Setting Boundaries in Relationships, marriage
Look at this scenario critically.
“Babarinde and Wuraola have been married for 5 years now. Babarinde is highly critical of whatever Wuraola does or says. In spite of the effort she put into her work, attitude, and behavior, he always criticized and nitpicked on her. The truth is that Wuraola let that happen to her. She never tried to stop him or stood up for herself. This could have been avoided if there were some boundaries set early in the relationship”
When two people are in love there might not be any boundaries. But when love translates into marriage, there is a need to draw limits. Setting rules and guidelines ensure that both the partners are happy and know where they need to stop. That helps keep the marriage healthy for a lifetime.

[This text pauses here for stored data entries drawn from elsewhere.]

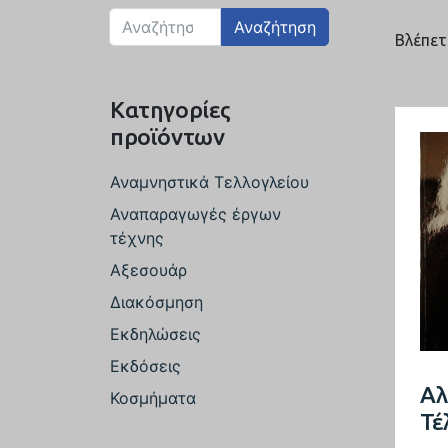
Αναζήτηση
Βλέπετ
Κατηγορίες
προϊόντων
Αναμνηστικά Τελλογλείου
Αναπαραγωγές έργων
τέχνης
Αξεσουάρ
Διακόσμηση
Εκδηλώσεις
Εκδόσεις
Αλ
Κοσμήματα
Τέ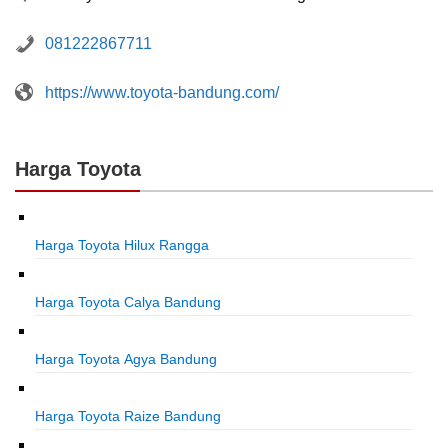
081222867711
https://www.toyota-bandung.com/
Harga Toyota
Harga Toyota Hilux Rangga
Harga Toyota Calya Bandung
Harga Toyota Agya Bandung
Harga Toyota Raize Bandung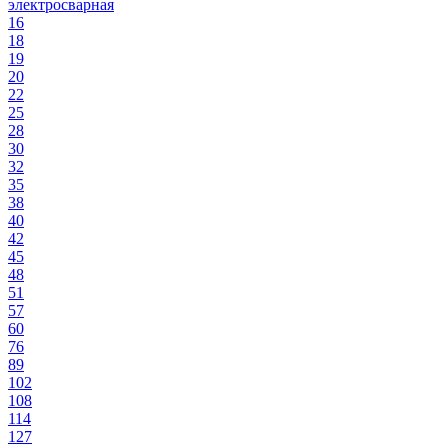
электросварная
16
18
19
20
22
25
28
30
32
35
38
40
42
45
48
51
57
60
76
89
102
108
114
127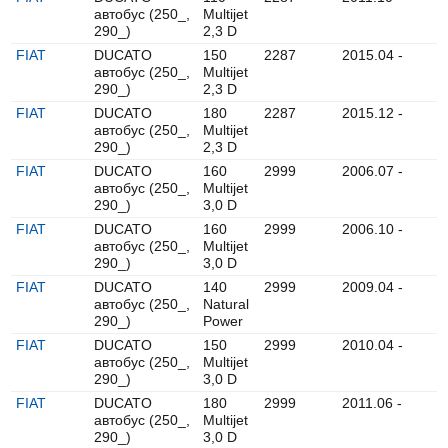
автобус (250_,
Multijet
290_)
2,3 D
FIAT
DUCATO
150
2287
2015.04 -
автобус (250_,
Multijet
290_)
2,3 D
FIAT
DUCATO
180
2287
2015.12 -
автобус (250_,
Multijet
290_)
2,3 D
FIAT
DUCATO
160
2999
2006.07 -
автобус (250_,
Multijet
290_)
3,0 D
FIAT
DUCATO
160
2999
2006.10 -
автобус (250_,
Multijet
290_)
3,0 D
FIAT
DUCATO
140
2999
2009.04 -
автобус (250_,
Natural
290_)
Power
FIAT
DUCATO
150
2999
2010.04 -
автобус (250_,
Multijet
290_)
3,0 D
FIAT
DUCATO
180
2999
2011.06 -
автобус (250_,
Multijet
290_)
3,0 D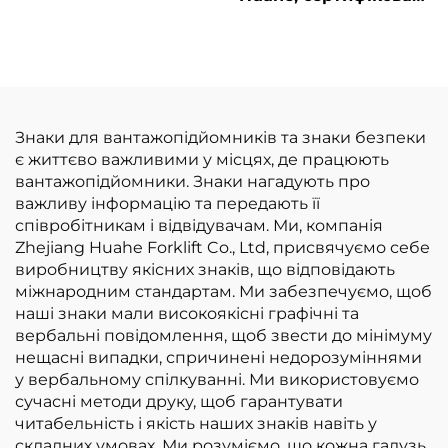
за стандартом CE:
1,2 т, триопорний
прямі заводські
збалансований,
продажі
виробництва Китаю,
вилкоподібних
за доступною ціною
навантажувачів на
зрідженому
Знаки для вантажопідйомників та знаки безпеки
нафтовому газі
є життєво важливими у місцях, де працюють
вантажопідйомністю
вантажопідйомники. Знаки нагадують про
3,5 т
важливу інформацію та передають її
співробітникам і відвідувачам. Ми, компанія
Zhejiang Huahe Forklift Co., Ltd, присвячуємо себе
виробництву якісних знаків, що відповідають
міжнародним стандартам. Ми забезпечуємо, щоб
наші знаки мали високоякісні графічні та
вербальні повідомлення, щоб звести до мінімуму
нещасні випадки, спричинені недорозуміннями
у вербальному спілкуванні. Ми використовуємо
сучасні методи друку, щоб гарантувати
читабельність і якість наших знаків навіть у
складних умовах. Ми розуміємо, що кожна галузь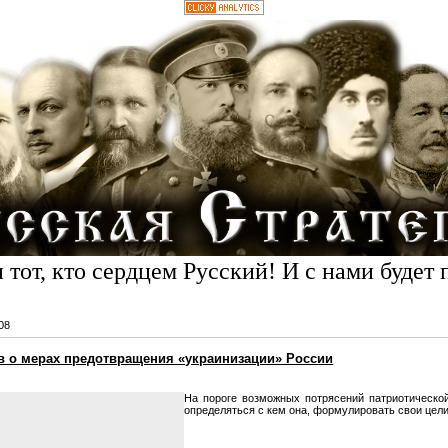
 тот, кто сердцем Русский! И с нами будет 
08
в о мерах предотвращения «украинизации» России
На пороге возможных потрясений патриотической
определяться с кем она, формулировать свои цели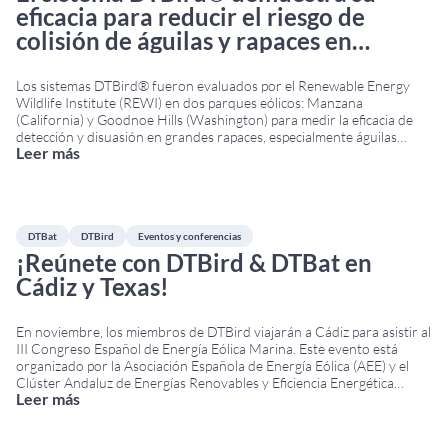
eficacia para reducir el riesgo de
colisión de águilas y rapaces en
parques eólicos: Principales
conclusiones del informe técnico del
Los sistemas DTBird® fueron evaluados por el Renewable Energy
Wildlife Institute (REWI) en dos parques eólicos: Manzana
REWI
(California) y Goodnoe Hills (Washington) para medir la eficacia de
detección y disuasión en grandes rapaces, especialmente águilas
Leer más
reales y calvas. El informe técnico de REWI, financiado por el
Departamento de Energía de EE. UU. y apoyado por
...
DTBat
DTBird
Eventos y conferencias
¡Reúnete con DTBird & DTBat en
Cádiz y Texas!
En noviembre, los miembros de DTBird viajarán a Cádiz para asistir al
III Congreso Español de Energía Eólica Marina. Este evento está
organizado por la Asociación Española de Energía Eólica (AEE) y el
Clúster Andaluz de Energías Renovables y Eficiencia Energética
Leer más
(CLANER). El Congreso tendrá lugar los días 7 y 8 de noviembre en el
Palacio
...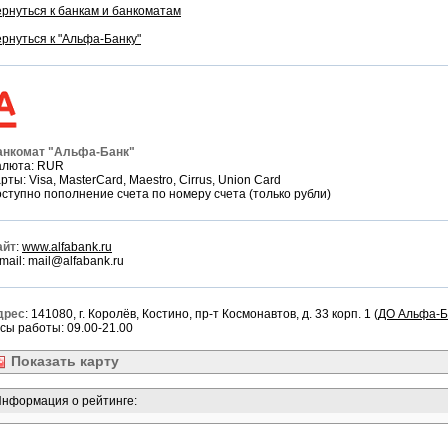
рнуться к банкам и банкоматам
рнуться к "Альфа-Банку"
анкомат "Альфа-Банк"
алюта: RUR
рты: Visa, MasterCard, Maestro, Cirrus, Union Card
ступно пополнение счета по номеру счета (только рубли)
айт
:
www.alfabank.ru
mail: mail@alfabank.ru
дрес
: 141080, г. Королёв, Костино, пр-т Космонавтов, д. 33 корп. 1 (
ДО Альфа-Б
сы работы: 09.00-21.00
Показать
карту
нформация о рейтинге: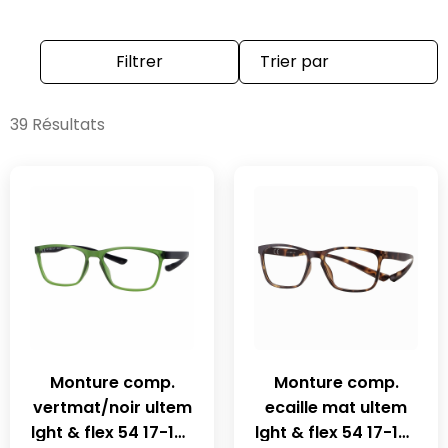
Filtrer
39 Résultats
Monture comp.
Monture comp.
vertmat/noir ultem
ecaille mat ultem
lght & flex 54 17-155
lght & flex 54 17-155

How do you set boundaries in your marriage? Before you announce your partner’s limits, set an example by coming up with boundaries for yourself. This will encourage your spouse to follow suit.
Here is a step-by-step guide on how to set boundaries in a marriage:
- Identify your feelings and accept them: The first step in building boundaries is to know and understand your feelings. You may get caught in your spouse’s emotions and feelings, and tend to overlook yours. Recognize and understand what is making you feel bad or depleted in the marriage. Take the time out and introspect.
- Analyze if boundaries have been broken: Once you know your feelings, understand what is making you feel that way. For example, your spouse is coming home late regularly, criticizing you repeatedly, or you are yelling at your partner, annoyed at him/ her that they are not doing things your way, and so on.
- Determine how to set your boundary: Once you know the cause(s) for your hard feelings, setting boundaries becomes easy. For example, if your spouse is coming home late every day, you can tell them, “I am not going to wait for you, the food will be in the refrigerator, and you can heat and eat it”. If they are criticizing you always, you can simply walk away and ignore.
- Communicate your boundary: Convey your boundaries to your spouse. There would be a certain amount of resistance and conflict, but explain the things in detail so that your spouse will see reason in your decision.
- Stick to your boundaries: After you define the boundaries, you need to stick to them to make the boundaries work. Don’t leave any margin for the other person to overstep boundaries. If you are deviating the limits, then take a break, relax, meditate, or do whatever you can to put yourself back on track.
Boundaries act like lifeboats during the uncertain tides of marriage. Nevertheless, there are many misconceptions surrounding them. Forget all of that and set the boundaries to enjoy your marriage.